Growth Trends for Related Jobs
Nurses play a very important role in the field of health care. From helping patients with basic hygienic tasks to assisting in surgery, nurses are trained and educated to help patients to the best of their ability. There are four different types of nurses you may see when visiting your family doctor or local hospital: nurse aides, licensed practical nurses, registered nurses and nurse practitioners. Each type of nurse is responsible for different levels of nursing care.
Nurse aides, or nursing assistants, are nurses that perform basic patient care tasks under the supervision of physicians and supervising nurses. Nurse aides are responsible for mostly hands-on care, such as helping patients eat, transporting patients, taking vital signs, helping patients bathe and dress and just keeping them company. Nurse aides often perform tasks that many would consider to be unsanitary, such as cleaning up patients' rooms, changing soiled bed sheets and changing bed pans.

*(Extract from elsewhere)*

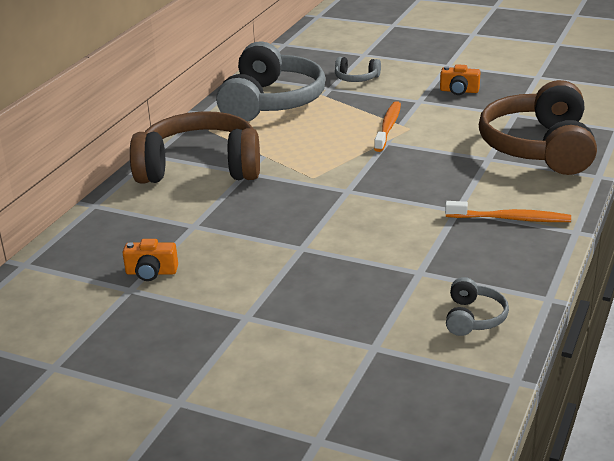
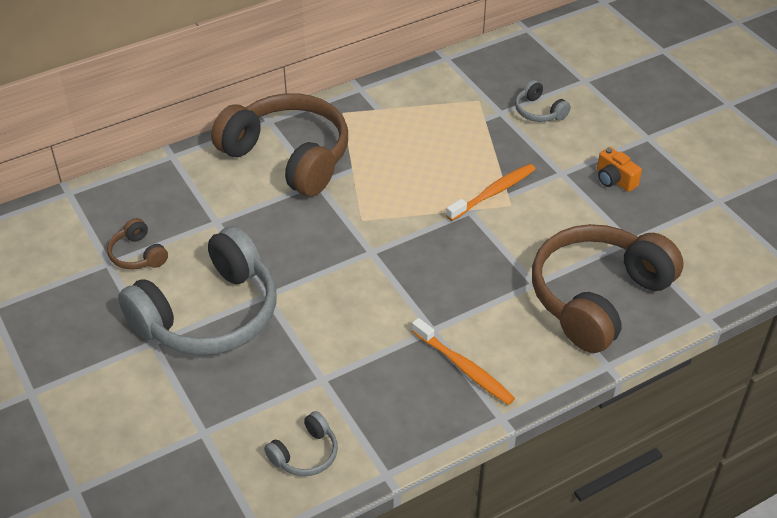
camera: 35 degrees right, 15 degrees up
orange camera [122,239,178,281] -> brown headphones [107,218,168,269]
grey headphones [216,41,326,121] -> grey headphones moved to [118,226,277,355]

The job outlook of nurse aides is expected to increase 19 percent from 2008 to 2018, according to the U.S. Bureau of Labor Statistics. The BLS reports that nurse aides earn an average hourly wage of $11.46, as of May 2008.
Licensed Practical Nurses
Licensed practical nurses, or LPNs, are nurses who receive about a year's worth of training to perform bedside care for patients. Generally, licensed practical nurses are responsible for tasks like taking vital signs, prepping and giving injections, performing lab tests, cleaning equipment and supervising nurse aides. Some LPNs perform clerical duties, such as scheduling patient appointments and keeping patient records. The demand for licensed practical nurses is expected to grow 21 percent from 2008 to 2018, according to the U.S. Bureau of Labor Statistics. LPNs earn about $39,030 per year, as stated by the BLS, as of May 2008.

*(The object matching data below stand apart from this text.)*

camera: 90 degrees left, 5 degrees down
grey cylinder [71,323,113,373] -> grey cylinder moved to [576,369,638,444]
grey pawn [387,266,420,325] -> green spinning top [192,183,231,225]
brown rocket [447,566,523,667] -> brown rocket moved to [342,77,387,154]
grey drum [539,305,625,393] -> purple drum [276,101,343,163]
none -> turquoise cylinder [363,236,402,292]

Registered nurses, or RNs, are nurses that generally have an educational background of two to four years. RNs perform a wide variety of duties, from hands-on care to educating patients and their families. Registered nurses typically take patients' histories, administer medications, operate medical machinery and follow up on patients' progress. There are many different types of RNs, specializing in different areas of care. For example, nurses can train to be pediatric nurses, where they work with children, or emergency nurses, where they provide initial care to patients experiencing trauma. The field of registered nursing is projected to increase 22 percent from 2008 to 2018, according to the U.S. Bureau of Labor Statistics. As of 2008, the yearly median salary for registered nurses was $62,450, as recorded on the BLS website.
Nurse practitioners, or NPs, primarily work in a specific specialty of care. Their training involves about six years of schooling, or a master's degree in nursing. Though not as highly trained as doctors, NPs have more responsibilities than registered nurses. Nurse practitioners assess, diagnose and treat patients. They also educate patients on staying healthy and maintaining a plan to recover from injuries, as well as advising them on things like child birth or nutrition, depending on their specialty. The job outlook for nurse practitioners is very good, and, on average, NPs earn about $82,590 a year, according to StateUniversity.com.